Additional Improvments to This Solution

This description is exactly how I implemented my solution as there actually are more improvements possible that are not used because the solution is already sufficient to pass in Python in well under a minute and said improvements are quite prone to implementation errors.

You can initially use a binary search to eliminate having to consider cases 1 and 3 (selecting only the necessary C values to search).
Binary search can be implemented in Case 4, which is useful if there are many slope values that suffice due to a low M value.

Final Time Analysis and Conclusion

As mentioned before, there are roughly 25000 possible climbs and 25000 possible slopes.

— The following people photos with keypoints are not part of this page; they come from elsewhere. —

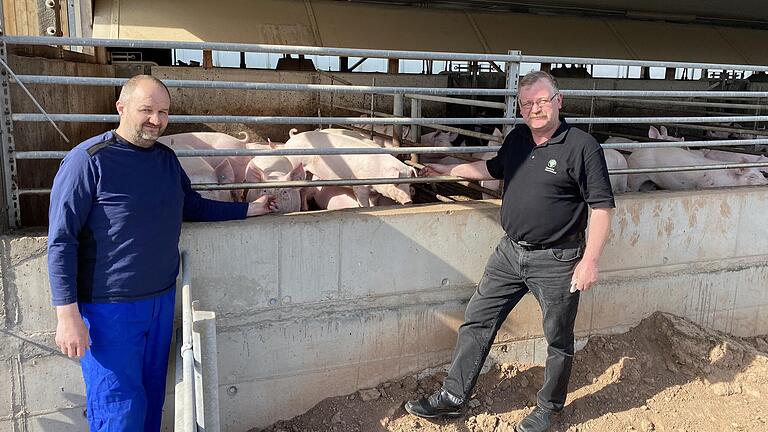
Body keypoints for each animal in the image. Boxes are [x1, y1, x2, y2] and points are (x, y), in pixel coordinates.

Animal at [284, 130, 414, 206]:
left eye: (408, 183)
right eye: (396, 183)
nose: (409, 201)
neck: (379, 171)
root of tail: (292, 138)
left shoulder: (375, 193)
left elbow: (374, 203)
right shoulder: (360, 187)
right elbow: (363, 203)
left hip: (308, 172)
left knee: (304, 190)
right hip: (294, 162)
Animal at [628, 147, 764, 191]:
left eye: (762, 175)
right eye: (752, 176)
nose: (765, 182)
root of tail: (633, 153)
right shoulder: (705, 185)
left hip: (648, 181)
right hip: (635, 177)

Creating R requires computing the modulo value for each slope, leading to 25000 basic computations.
You end up traversing through each possible climb value in worst case, so this is another 25000 basic computations for modulo computations, and another 25000 for dealing with Case 1/2/3/4.
At most 2 of the climb values will be Case 4, requiring a full search of the respective list. If M = 1, every slope will suffice, so add 2*25000 = 50000 more basic computations.
Lastly, because there is admittedly quite a lot of overhead for the arrays and dictionaries used, and maybe Python strings can do weird things, let’s just quadruple these computations for good measure.

Thus in total for each testcase, at most 25000*5*4 = 500000 basic computations are needed. Multiply this by 95 and we get 47.5 million basic computations, which in Python is under two seconds. Going by computation count, this solution is conservatively 147 times more efficient, and shows how the actual thought process of these problems can be quite beautiful when the effort is understood.

For those that have finished reading this in-depth thought process, this is what HonestCode is about. I welcome you.